The economy combines traditional oasis agriculture—orchards producing pomegranates, apricots, and cotton—with contemporary sectors such as energy, mining, light manufacturing, and logistics connected to the Belt and Road Initiative and corridors to Pakistan via the Karakoram Highway. Key infrastructure projects include the Southern Xinjiang Railway, regional airports like Kashgar Airport, and road links such as the G219 National Highway and China National Highway 314. Resource extraction occurs in basins near the Kunlun Mountains and involves enterprises regulated by provincial and national firms like state-owned China National Petroleum Corporation operations.
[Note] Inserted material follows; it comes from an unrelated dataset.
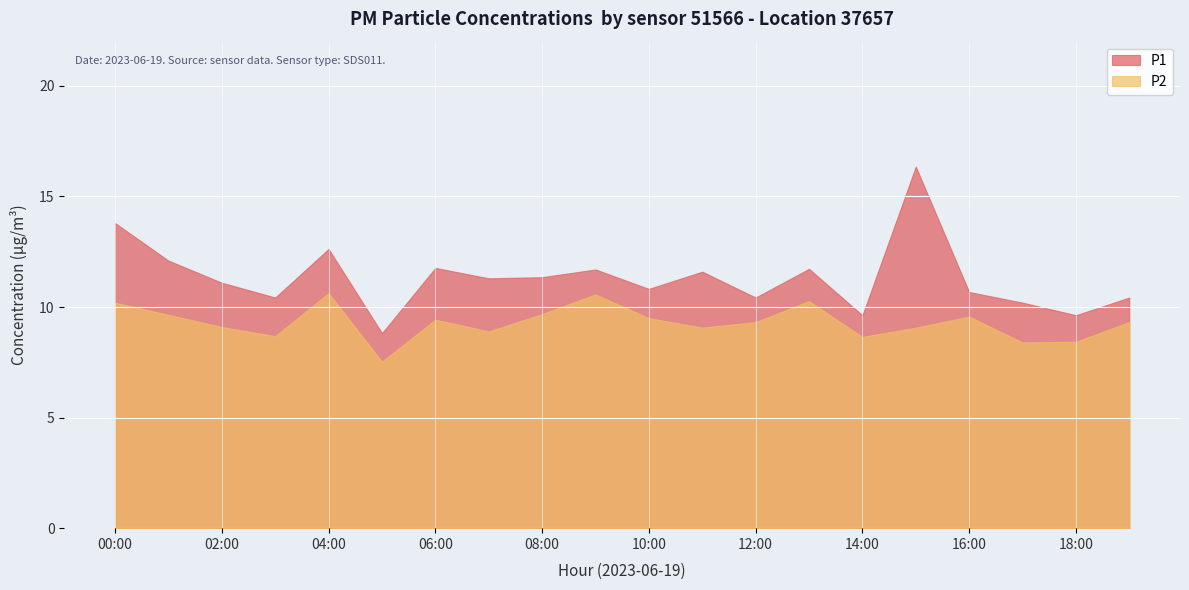

Where is the first local minimum for P2?

03:00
Cross-border trade with markets in Pakistan, Afghanistan, and Central Asian republics is channeled through customs posts and free-trade arrangements administered by authorities in Urumqi and Beijing.
Cultural heritage reflects centuries of interaction among Persianate, Turkic, Chinese, and Mongol traditions, visible in architecture at the Id Kah Mosque, the historic Kashgar Old City, and markets such as the Kashgar Sunday Bazaar. Important cultural figures and scholars connected to the region include historic personalities associated with the Khoja lineage and modern writers and ethnographers who have documented folk music, Muqam performance traditions, and craftsmanship. Nearby attractions include the Taklamakan Desert landscapes, the Karakoram Highway vistas, and sites linked to explorers like Marco Polo and Aurel Stein who traveled the Silk Road. Museums and cultural institutions in Kashgar and regional centers preserve manuscripts, textile collections, and artifacts connected to the Manichean and Buddhist layers of the region's past alongside Islamic monuments.